Off Wisconsin

Not every bad idea from America needs to be imported to Israel.

Don't mourn the cancellation of the "Wisconsin Plan" welfare-to-work program. Like most coercive efforts at social engineering, Wisconsin - which obligated participants to attend job-training centers 30-40 hours per week in order to retain their unemployment benefits - trampled as many people as it helped. Even among the unemployed, the program was especially tough on our most vulnerable populations - Arab citizens (65 percent of the participants ), Ethiopian immigrants, and the poorest corners of Mizrahi communities endured the bulk of the pain, with Arab communities perhaps hit hardest. The Knesset Labor, Welfare and Health Committee's decision last week not to renew or expand the "Lights to Employment" program, as it is called in Israel, corrects a historic blunder and should be seen as a victory for Israeli civil society.

From Sawt el-Amel/The Laborer's Voice, which led the fight in Nazareth, to the Mizrahi Democratic Rainbow, the Community Advocacy organization, Rabbis for Human Rights, the Association for Civil Rights in Israel and others - NGOs representing groups across our social spectrum came together to end the suffering. Many of these organizations, it should be noted, are also supported by the unjustly maligned New Israel Fund.

Not every bad idea from America needs to be imported to Israel. Wisconsin embodied two particularly destructive trends: that of the government shirking its responsibility to its weakest citizens through privatization of essential services, and that of instituting a financial motive for program operators that invited abuse.

The state hired private companies to knock citizens off the unemployment rolls, paying them per head. Participants had no power and little recourse when case managers were incompetent or unscrupulous; any complaint would put their benefits at risk. Reports of "employers" involved in the "job-training" component in the field exploiting participants for free labor were not uncommon, and resentment was widespread about the requirement that participants be locked in training centers like naughty children all week. Little consideration was given to participants' health problems, or to the disruption caused to Arab communities, which lack preschools and after-school programs, when mothers and grandmothers were "sentenced" to spend their days at the Wisconsin center instead of taking care of their children or grandchildren.

Some of the most extreme abuses had been corrected since the introduction of "Lights to Employment" in 2005. For example, center staff stopped sending elderly participants to do physical labor, and ultimately candidates over age 45 were completely exempt.

New allegations surfaced as recently as six weeks ago, when an investigative report on Channel 2 showed participants at the Wisconsin center in Nazareth apparently being encouraged to produce phony pay slips to artificially inflate the number of those dropped from the unemployment rolls.
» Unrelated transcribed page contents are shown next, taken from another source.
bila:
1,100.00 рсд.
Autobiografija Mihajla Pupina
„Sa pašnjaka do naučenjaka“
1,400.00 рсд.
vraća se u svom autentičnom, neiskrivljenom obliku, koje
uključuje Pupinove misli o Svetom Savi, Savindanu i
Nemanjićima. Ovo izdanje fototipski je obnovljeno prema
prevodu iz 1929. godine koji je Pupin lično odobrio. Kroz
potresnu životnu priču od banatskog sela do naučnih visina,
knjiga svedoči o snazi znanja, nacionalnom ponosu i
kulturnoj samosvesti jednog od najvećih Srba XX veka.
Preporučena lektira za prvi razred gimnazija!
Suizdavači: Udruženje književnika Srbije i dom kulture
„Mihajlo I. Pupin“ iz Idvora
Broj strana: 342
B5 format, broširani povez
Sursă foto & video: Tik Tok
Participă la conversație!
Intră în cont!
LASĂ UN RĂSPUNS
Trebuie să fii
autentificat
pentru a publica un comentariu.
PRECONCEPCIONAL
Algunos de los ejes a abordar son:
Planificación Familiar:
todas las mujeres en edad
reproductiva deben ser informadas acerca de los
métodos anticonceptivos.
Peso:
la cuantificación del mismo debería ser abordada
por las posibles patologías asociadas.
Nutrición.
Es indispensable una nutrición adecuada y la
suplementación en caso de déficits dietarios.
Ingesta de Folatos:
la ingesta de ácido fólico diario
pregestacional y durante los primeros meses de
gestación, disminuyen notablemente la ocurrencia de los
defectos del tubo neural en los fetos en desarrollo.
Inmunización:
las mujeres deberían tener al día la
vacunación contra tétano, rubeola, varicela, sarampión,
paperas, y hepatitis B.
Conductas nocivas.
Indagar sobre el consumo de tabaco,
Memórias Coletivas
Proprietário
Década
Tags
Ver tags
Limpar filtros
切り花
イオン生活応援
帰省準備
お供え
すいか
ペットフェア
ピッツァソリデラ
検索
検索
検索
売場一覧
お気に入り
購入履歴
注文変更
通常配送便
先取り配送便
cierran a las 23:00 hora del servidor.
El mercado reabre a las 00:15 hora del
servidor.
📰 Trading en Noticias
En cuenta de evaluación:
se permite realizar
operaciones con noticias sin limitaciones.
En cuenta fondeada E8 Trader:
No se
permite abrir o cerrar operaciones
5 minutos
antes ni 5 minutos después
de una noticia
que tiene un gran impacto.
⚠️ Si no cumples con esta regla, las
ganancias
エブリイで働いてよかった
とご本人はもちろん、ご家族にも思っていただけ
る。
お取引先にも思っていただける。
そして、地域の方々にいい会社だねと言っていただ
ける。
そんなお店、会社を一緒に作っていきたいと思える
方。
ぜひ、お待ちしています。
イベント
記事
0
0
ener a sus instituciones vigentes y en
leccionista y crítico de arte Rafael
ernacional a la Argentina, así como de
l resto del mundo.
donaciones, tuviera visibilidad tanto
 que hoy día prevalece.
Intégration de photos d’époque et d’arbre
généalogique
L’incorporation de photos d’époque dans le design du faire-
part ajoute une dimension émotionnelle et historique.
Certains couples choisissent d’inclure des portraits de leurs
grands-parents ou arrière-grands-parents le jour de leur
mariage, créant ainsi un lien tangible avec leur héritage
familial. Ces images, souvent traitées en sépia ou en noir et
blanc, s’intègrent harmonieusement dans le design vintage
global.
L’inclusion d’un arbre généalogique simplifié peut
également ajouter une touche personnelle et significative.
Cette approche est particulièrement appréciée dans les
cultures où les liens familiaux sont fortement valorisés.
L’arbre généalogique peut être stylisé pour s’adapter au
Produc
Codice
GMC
The motivation of Agam Mehalev, the company managing the program in Nazareth, is clear: It was paid for each person removed from the welfare rolls, but from the participants' point of view, if the charges are true, it would suggest that they were willing to sacrifice desperately needed benefits to avoid having to take part in the program.

Unemployment can only be tackled by creating new jobs and by job training. Job creation requires either large-scale investment in Intel-sized projects; smart investment in new industrial zones serving Arab communities as well as Jewish ones; and more modest investment in small businesses and micro-enterprises (which can target people with minimal education and resources ). New businesses need mentoring and support services to shepherd novices through the birth pangs of new ventures.

The Israeli brain trust behind Wisconsin mistakenly equated questionable claims of multi-generational dependency on welfare in America, with citizens at the margins of Israeli society who face a glaring lack of job opportunities. Locking Arab women in a training center all week won't help them find work if there is no work to be had.

Job training where no jobs exist is wasted motion and only increases frustration: expectations are raised and then dashed when job opportunities don't materialize. Job training must be voluntary, realistic and include a matching program which prepares people for openings that actually exist and brings candidates together with employers.

There are already small-scale models in the field in Israel tackling pieces of the unemployment puzzle, led by government, NGOs, corporate leaders and partnerships among them. It would be worthwhile to check which justify replication and expansion around the country.

Consider Kav Mashve, a coalition of employers led by Dov Lautman, Dr. Irit Keynan and the Manufacturers Association of Israel, which places Arab candidates in businesses, with an emphasis on the private sector; Olim Together, which matches employers with Ethiopian college graduates. The group Women Against Violence has launched a job-matching Web site for Arab women. The KIEDF Sulam Israeli Arab Loan Fund, which provides loans to small businesses in Arab communities that cannot secure loans from banks, has a remarkably low default rate. Shatil's Project Wealth aims to create employment through local sustainable economic development.

What these programs have in common is that they are voluntary, rather than coercive; supportive, rather than abusive; and that they treat participants like adults, rather than children who need to be disciplined.

There are rumblings that our prime minister wants to revive the "Lights to Employment" program in a modified form, but this import from America's dairy lands has already soured. Now that Wisconsin is dead, maybe we can get serious about tackling unemployment through job creation and suitable training.


Don Futterman is the program director, Israel, of the Moriah Fund, a private American foundation working in Israel.